Earl Mountbatten Hospice focuses on heart failure end of life care

Categories: Care.

The hospice holds specialist heart clinics three days a week in its John Cheverton Centre. Community Heart Failure Nurse Specialist Georgina Newnham explained: 

“Most of those clinics are held with patients who have significant heart failure and who are becoming socially isolated, and one of the reasons we hold clinics at the hospice is to show them what the John Cheverton Centre can offer.”

“Some patients will receive physiotherapy, some will access the hospice’s psychological services and some use complementary therapies to improve their confidence and outlook. Others come in to the hospice’s inpatient unit to receive respite care, and they will remain under our specialist care whilst they are here.”

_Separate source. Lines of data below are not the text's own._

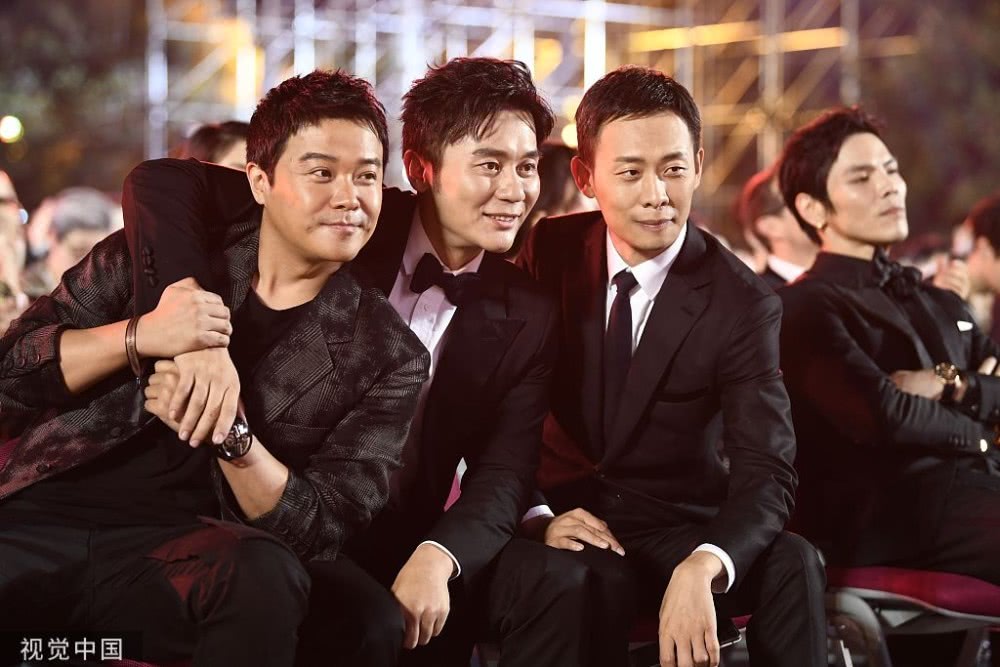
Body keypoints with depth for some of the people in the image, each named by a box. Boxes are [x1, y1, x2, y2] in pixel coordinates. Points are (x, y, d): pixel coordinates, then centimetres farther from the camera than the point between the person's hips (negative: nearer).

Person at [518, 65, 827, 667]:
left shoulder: (743, 304, -9)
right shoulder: (549, 255, -2)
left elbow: (767, 474, -18)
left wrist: (700, 568, -39)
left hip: (677, 527, 1)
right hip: (565, 514, -1)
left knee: (793, 563, -28)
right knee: (595, 582, -35)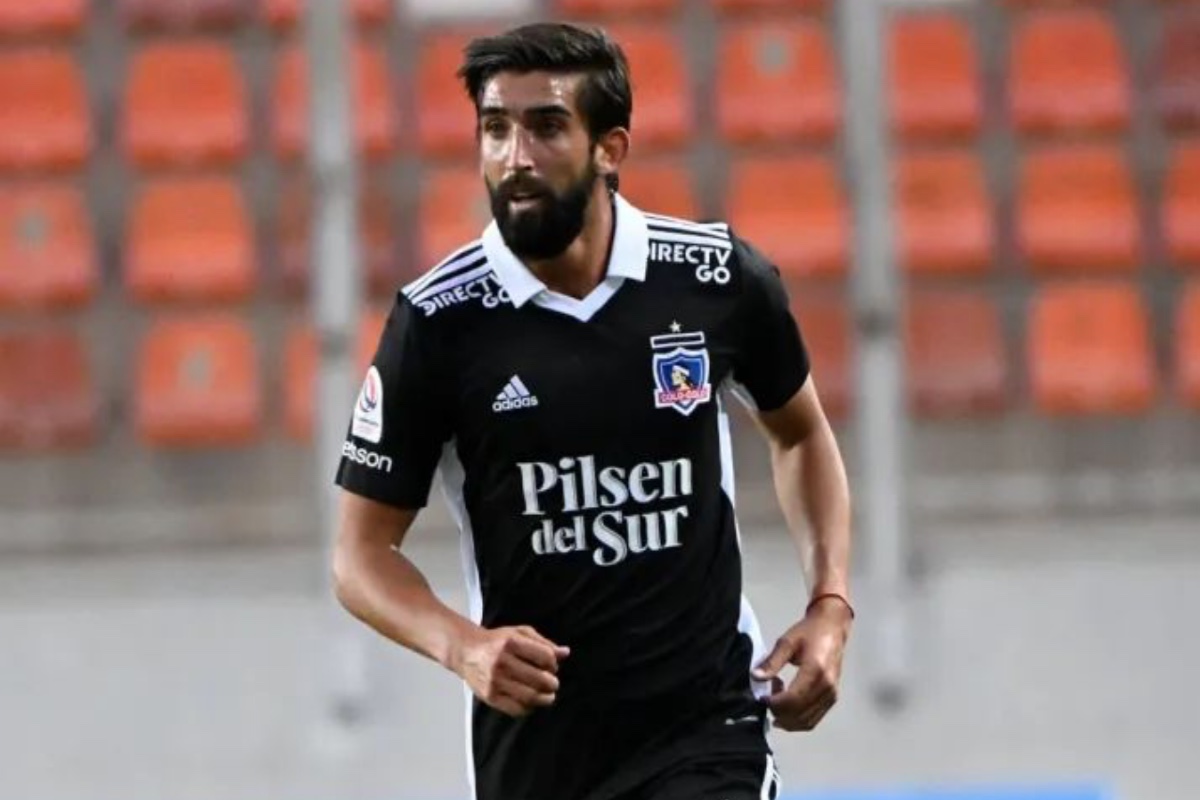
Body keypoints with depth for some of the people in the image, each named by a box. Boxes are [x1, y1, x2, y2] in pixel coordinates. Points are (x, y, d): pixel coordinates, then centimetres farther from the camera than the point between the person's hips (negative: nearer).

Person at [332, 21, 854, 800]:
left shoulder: (720, 277, -5)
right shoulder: (438, 322, -8)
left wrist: (830, 604, 3)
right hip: (532, 731, 1)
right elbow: (364, 549, -2)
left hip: (705, 723, -1)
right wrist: (461, 645, -21)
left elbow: (800, 433, 16)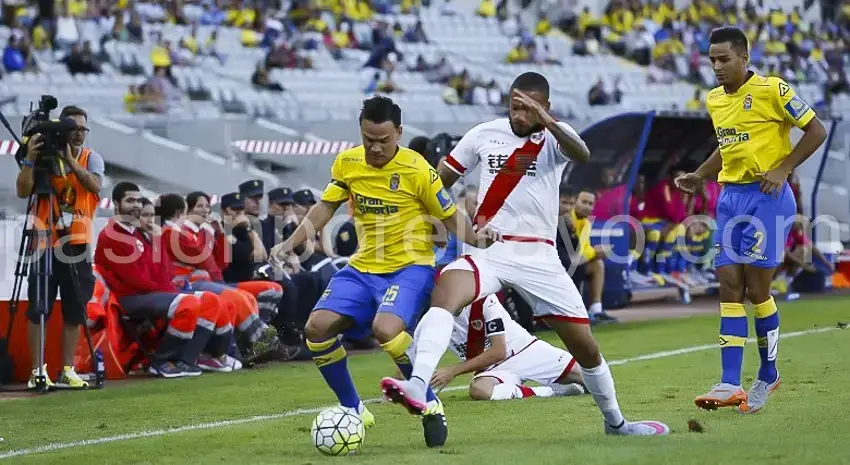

Newnham has worked at the hospice for many years. Commenting on the services they offer, she said:

“It’s important for heart patients and their families to come and look at the hospice’s facilities, certainly in the John Cheverton Centre, so that those who might have previously thought of the hospice as a place of death can see that it is actually full of light, laughter and mischief, and somewhere that you can choose to go to, and you go home at the end of the day. All of my patients feel really safe when they come here.”
“We have really integrated care and patients who are known to the heart failure team have equal access – they have never been denied any of the support or use of the hospice’s facilities. We, as heart specialists, also give something back to the hospice, through training and education to make sure hospice staff feel supported and understand the disease, as well as the kind of death a heart patient will experience. I think we are ahead of a lot of other places.”

Newnham’s comments are in response to the publication of the Heart Failure and Hospice Care report by Hospice UK and the British Heart Foundation. The report’s aim is to raise awareness of the benefits of hospice-enabled care for people with heart failure, and calls for better relationships between cardiology specialists, primary care and hospices.